As an alternative, you can get 22.5 degree bevel bits for the router. The Freud 40-101 is one example but it's imperial, don't know if there's a metric one. But why do that? It's too easy and takes all the fun out of the screwing around with your table saw...


----------



## PhilBa (Sep 25, 2014)

Here's a printable picture.


----------



## tomp913 (Mar 7, 2014)

tomp913 said:


> This is how we used to lay out octagon tables
> 
> - cut the square panel to the size over flats
> - draw the diagonals and then the circle from the intersection of the diagonals
> ...


Now I'm confused. I thought you were looking for an octagon 68 mm between opposite parallel faces. If so, I think this is it - took me a while to figure the settings for the printer to give a full-size print, hopefully that's what you get on the other side. There's probably a way for me to specify metric dimensions, I just converted 34 mm to 1.3386". Not sure why there's .0001" difference in the side lengths, but it seems to be consistent.


----------



## ThomL (Oct 1, 2012)

Try the web site Calculators & Templates - Builders, Carpenters, Woodworkers & DIY it has many calculators for all kinds of things. Once in blocklayer click on Triangles - circles then polygons. You can change the radius length of your octagon and it will calculate the chord length for you. The diagrams can be Metric or Imperial and are printable to scale. 

It's a great site, I used it for gambrel roof rafters on my shed. The blocklayer site also has templates for dovetails, scalable fonts for signs and many other fun things. 

Have fun,
Tom


----------



## DaninVan (Jan 1, 2012)

Thanks, Tom; that's an excellent site. I love the pulley calculator...allows you to play with the input factors to home in on a desired result.


----------



## Router Roman (Jun 7, 2012)

Regular Polygon Calculator
Does this help at all?
Roman Zubar


----------



## sunnybob (Apr 3, 2015)

you all know that I'm pretty crap at woodwork, and I'm just playing as a retirement hobby, yeah?

That said, i was making a small trinket box for a grand daughter,
i layered 5 pieces of mahogany, all 6mm thick, at 90 degrees cross grain each layer.
So i have a square (cube?) sandwich of wood 70 mm wide x 30mm deep.
I make this stuff up as I go along (you can tell, cant you). Then I drill a 50mm hole through the centre of it using a hole cutter to make a band saw box. Top and bottom in a different wood to be added later.
Now I want to make the external shape an octagon, so i'm trying to draw the shape on paper, to glue it to the box, to cut the correct shape.
Sounds great on paper, but I'm in my second sandwich, and I can NOT get a true octagon template.
the cross grains look great on the edges, but its so obvious that the sides arent equal that the piece is scrap.

I dont have a good table saw, I'm cutting using the mitre saw from the paper template. 
I'm many hours ahead of most of you, so its evening here now, I shall try a few more of your suggestions tomorrow.

keep 'em coming


----------



## Nickp (Dec 4, 2012)

Bob...it seems that the key to your drawing is the radius of the circle you need. I assume you want each of the sides of the poly to be 68mm...?

Your radius should be 88.8463mm...sorry to be so precise...choose your own rounding... 

So if you draw a circle with that radius you can then extend your dividers to 68mm and pick any point on the circumference to start making marks on the circumference. Place the needle on each subsequent mark...

> **EXTRACTED DATA**
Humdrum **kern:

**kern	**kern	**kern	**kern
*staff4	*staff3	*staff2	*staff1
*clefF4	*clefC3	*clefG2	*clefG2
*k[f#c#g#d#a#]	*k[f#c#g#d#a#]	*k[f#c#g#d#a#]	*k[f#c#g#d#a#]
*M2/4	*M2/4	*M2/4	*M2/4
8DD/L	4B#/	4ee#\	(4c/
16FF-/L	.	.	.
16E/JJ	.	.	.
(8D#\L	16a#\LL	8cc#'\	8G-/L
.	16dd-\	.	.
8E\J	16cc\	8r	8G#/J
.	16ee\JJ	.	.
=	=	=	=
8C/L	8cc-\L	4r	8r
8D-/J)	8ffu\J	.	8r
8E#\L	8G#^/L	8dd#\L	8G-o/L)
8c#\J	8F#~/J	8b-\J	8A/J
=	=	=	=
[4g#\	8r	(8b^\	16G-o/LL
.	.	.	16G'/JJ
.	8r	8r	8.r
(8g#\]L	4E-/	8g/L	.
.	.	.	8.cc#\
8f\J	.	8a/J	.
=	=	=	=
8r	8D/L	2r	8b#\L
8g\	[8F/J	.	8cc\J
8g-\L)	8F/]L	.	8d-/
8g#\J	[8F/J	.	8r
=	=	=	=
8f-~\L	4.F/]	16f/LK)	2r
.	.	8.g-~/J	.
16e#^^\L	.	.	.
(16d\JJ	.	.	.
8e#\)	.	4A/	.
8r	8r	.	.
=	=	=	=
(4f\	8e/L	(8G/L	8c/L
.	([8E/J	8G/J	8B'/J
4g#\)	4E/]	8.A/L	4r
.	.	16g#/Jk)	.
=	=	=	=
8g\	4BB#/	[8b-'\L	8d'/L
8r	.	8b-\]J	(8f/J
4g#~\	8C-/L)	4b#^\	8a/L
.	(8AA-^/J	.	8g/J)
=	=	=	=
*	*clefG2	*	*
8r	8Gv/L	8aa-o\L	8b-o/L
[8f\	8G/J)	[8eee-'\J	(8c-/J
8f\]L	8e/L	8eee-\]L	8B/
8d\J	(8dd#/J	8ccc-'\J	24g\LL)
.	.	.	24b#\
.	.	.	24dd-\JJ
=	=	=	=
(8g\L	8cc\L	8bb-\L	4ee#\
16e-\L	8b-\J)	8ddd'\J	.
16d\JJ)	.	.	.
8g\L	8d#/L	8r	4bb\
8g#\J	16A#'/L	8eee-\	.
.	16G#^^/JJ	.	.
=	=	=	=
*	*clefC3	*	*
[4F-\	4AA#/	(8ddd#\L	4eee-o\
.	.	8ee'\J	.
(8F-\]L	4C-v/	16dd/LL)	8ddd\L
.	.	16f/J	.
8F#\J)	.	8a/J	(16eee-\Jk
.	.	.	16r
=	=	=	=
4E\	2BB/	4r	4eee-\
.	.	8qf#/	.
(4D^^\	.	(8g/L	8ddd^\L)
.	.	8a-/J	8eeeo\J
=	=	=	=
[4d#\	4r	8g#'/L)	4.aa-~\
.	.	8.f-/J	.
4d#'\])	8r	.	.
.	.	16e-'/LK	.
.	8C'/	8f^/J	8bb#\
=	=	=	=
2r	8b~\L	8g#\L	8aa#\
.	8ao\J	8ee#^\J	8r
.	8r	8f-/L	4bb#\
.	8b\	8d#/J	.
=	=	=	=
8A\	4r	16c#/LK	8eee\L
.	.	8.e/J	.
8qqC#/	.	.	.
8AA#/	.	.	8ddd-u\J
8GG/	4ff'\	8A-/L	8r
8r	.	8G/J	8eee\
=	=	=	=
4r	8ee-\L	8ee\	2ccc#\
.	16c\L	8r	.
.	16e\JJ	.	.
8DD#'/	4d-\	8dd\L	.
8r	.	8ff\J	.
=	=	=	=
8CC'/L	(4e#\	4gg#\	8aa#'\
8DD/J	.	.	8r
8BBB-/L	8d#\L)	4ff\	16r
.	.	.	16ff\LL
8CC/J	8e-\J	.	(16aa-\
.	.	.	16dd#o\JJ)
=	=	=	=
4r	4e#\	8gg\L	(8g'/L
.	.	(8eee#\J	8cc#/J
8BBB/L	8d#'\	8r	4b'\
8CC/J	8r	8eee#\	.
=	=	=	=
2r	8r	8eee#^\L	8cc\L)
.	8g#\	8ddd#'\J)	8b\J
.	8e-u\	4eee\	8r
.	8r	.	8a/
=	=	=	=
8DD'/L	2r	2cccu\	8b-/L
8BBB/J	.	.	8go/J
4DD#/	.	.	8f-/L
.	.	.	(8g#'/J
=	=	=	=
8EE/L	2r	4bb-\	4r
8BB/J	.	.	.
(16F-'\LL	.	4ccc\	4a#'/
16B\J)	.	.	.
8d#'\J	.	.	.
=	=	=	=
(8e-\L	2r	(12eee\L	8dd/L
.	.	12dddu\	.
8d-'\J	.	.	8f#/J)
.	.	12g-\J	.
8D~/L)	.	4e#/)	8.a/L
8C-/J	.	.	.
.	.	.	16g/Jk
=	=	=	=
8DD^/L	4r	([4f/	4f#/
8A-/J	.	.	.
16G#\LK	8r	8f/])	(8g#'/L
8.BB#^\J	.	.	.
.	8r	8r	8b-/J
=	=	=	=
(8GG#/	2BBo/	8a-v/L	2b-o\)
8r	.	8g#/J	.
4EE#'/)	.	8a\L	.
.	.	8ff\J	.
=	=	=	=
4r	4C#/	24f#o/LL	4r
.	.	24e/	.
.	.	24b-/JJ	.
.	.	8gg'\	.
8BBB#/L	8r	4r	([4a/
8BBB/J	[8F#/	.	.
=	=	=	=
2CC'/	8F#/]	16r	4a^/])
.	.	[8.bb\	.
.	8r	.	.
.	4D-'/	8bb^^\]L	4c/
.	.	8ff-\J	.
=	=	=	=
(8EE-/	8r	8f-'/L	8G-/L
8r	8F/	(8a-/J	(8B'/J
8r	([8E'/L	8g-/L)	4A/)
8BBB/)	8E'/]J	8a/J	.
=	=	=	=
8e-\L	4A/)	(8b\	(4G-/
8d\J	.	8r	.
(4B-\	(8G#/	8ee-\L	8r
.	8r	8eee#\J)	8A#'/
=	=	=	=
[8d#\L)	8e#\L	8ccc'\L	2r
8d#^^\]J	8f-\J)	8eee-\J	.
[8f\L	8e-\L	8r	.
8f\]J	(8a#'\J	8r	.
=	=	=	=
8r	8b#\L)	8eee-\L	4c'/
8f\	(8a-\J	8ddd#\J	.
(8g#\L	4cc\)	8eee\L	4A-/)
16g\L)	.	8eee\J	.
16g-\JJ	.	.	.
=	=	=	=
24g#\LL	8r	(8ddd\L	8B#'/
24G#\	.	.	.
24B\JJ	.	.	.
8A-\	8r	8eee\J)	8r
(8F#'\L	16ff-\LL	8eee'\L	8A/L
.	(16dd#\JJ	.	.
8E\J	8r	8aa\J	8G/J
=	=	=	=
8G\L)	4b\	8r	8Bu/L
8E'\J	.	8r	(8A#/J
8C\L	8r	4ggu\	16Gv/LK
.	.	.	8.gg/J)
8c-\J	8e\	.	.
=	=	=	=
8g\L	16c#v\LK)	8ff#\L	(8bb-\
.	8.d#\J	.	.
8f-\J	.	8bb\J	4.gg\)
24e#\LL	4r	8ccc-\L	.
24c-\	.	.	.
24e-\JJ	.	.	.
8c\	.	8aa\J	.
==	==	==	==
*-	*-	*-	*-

> **EXERCISE BRIEF**
In the forum thread on laying out an octagon, how thick is each mahogany piece that sunnybob layered for the trinket box?

> **TASK ANSWER**
6 mm